FACT v3 Available
DB Extracts Up to 3X Faster

IRI is pleased to announce the third generation of Fast Extract (FACT) software for very large database (VLDB) unloads. FACT is a key component in data warehouse ETL (extract-transform-load) and ELT operations, offline reorgs, archive projects, and database migrations.

FACT v3 extracts big data from DB tables into flat files far faster than prior versions and other unload methods. On a test workstation, FACT v3 unloaded a 260GB Oracle test table in 54 minutes, vs. 161 using v2.5. In addition to parallel hints and max row specifications, FACT v3 supports three proprietary query splitting methods for multi-threaded extraction.

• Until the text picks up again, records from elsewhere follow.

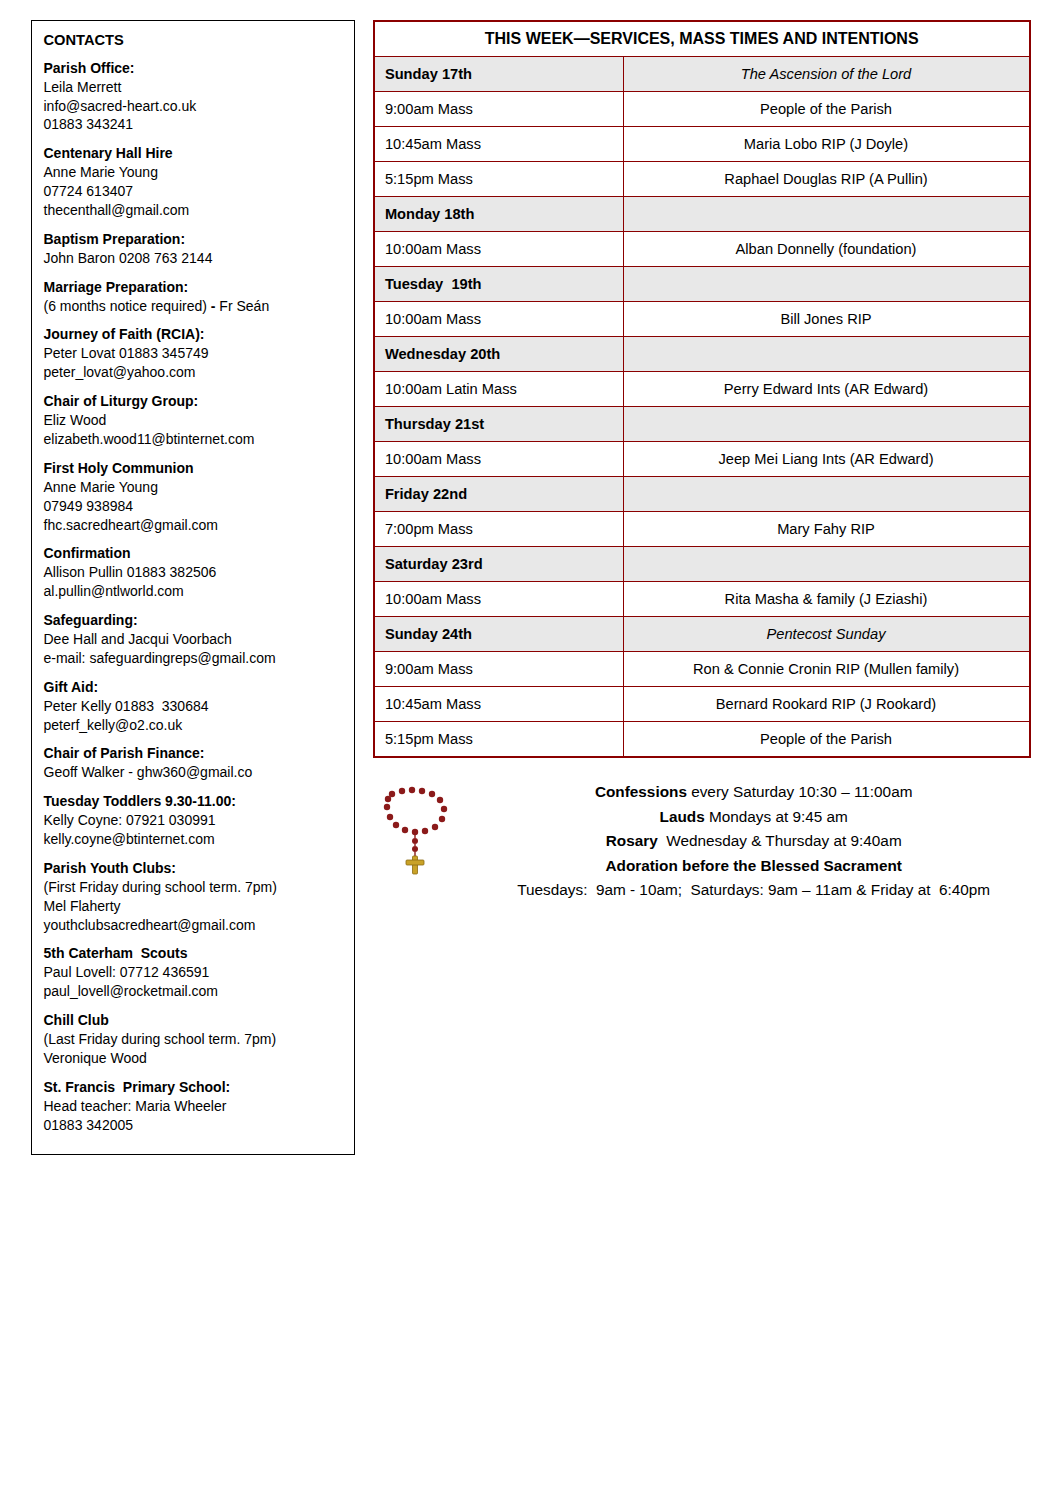CONTACTS
Parish Office:
Leila Merrett
info@sacred-heart.co.uk
01883 343241
Centenary Hall Hire
Anne Marie Young
07724 613407
thecenthall@gmail.com
Baptism Preparation:
John Baron 0208 763 2144
Marriage Preparation:
(6 months notice required) - Fr Seán
Journey of Faith (RCIA):
Peter Lovat 01883 345749
peter_lovat@yahoo.com
Chair of Liturgy Group:
Eliz Wood
elizabeth.wood11@btinternet.com
First Holy Communion
Anne Marie Young
07949 938984
fhc.sacredheart@gmail.com
Confirmation
Allison Pullin 01883 382506
al.pullin@ntlworld.com
Safeguarding:
Dee Hall and Jacqui Voorbach
e-mail: safeguardingreps@gmail.com
Gift Aid:
Peter Kelly 01883 330684
peterf_kelly@o2.co.uk
Chair of Parish Finance:
Geoff Walker - ghw360@gmail.co
Tuesday Toddlers 9.30-11.00:
Kelly Coyne: 07921 030991
kelly.coyne@btinternet.com
Parish Youth Clubs:
(First Friday during school term. 7pm)
Mel Flaherty
youthclubsacredheart@gmail.com
5th Caterham Scouts
Paul Lovell: 07712 436591
paul_lovell@rocketmail.com
Chill Club
(Last Friday during school term. 7pm)
Veronique Wood
St. Francis Primary School:
Head teacher: Maria Wheeler
01883 342005
| THIS WEEK—SERVICES, MASS TIMES AND INTENTIONS |
| --- |
| Sunday 17th | The Ascension of the Lord |
| 9:00am Mass | People of the Parish |
| 10:45am Mass | Maria Lobo RIP (J Doyle) |
| 5:15pm Mass | Raphael Douglas RIP (A Pullin) |
| Monday 18th | |
| 10:00am Mass | Alban Donnelly (foundation) |
| Tuesday 19th | |
| 10:00am Mass | Bill Jones RIP |
| Wednesday 20th | |
| 10:00am Latin Mass | Perry Edward Ints (AR Edward) |
| Thursday 21st | |
| 10:00am Mass | Jeep Mei Liang Ints (AR Edward) |
| Friday 22nd | |
| 7:00pm Mass | Mary Fahy RIP |
| Saturday 23rd | |
| 10:00am Mass | Rita Masha & family (J Eziashi) |
| Sunday 24th | Pentecost Sunday |
| 9:00am Mass | Ron & Connie Cronin RIP (Mullen family) |
| 10:45am Mass | Bernard Rookard RIP (J Rookard) |
| 5:15pm Mass | People of the Parish |
Confessions every Saturday 10:30 – 11:00am
Lauds Mondays at 9:45 am
Rosary Wednesday & Thursday at 9:40am
Adoration before the Blessed Sacrament
Tuesdays: 9am - 10am; Saturdays: 9am – 11am & Friday at 6:40pm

FACT v3 on Unix and Linux servers currently extracts from Oracle 8.1 (and above) and DB2 UDB 8.2 (and above), and will eventually also support:

  • Sybase (ASE and IQ) – 12.5 and above
  • Altibase – 4.2 and above
  • Tibero – 4.0 and above
  • MySQL – 5.0 and above
  • MS SQL – 2003 and above

along with: 

  • Oracle – 8.2.0 and above
  • DB2 – 8.2.0 and above
  • MS SQL – 2003 and above

on Windows.

Please contact fact@iri.com if you are interested in testing FACT v3. For more information, see also:



CoSort Speeds Top BI Tools
BOBJ, Cognos, Microstrategy 

A senior BI/DW architect in Singapore has recently proven the performance benefit of CoSort for centralized pre-transformation (data franchising) on three of the top data visualization applications (BI tools) in the market. Time-to-delivery tests conducted with and without CoSort in SAP's Business Objects (BOBJ), IBM's Cognos, and Microstrategy reporting environments showed a dramatic performance difference with even small amounts of input data.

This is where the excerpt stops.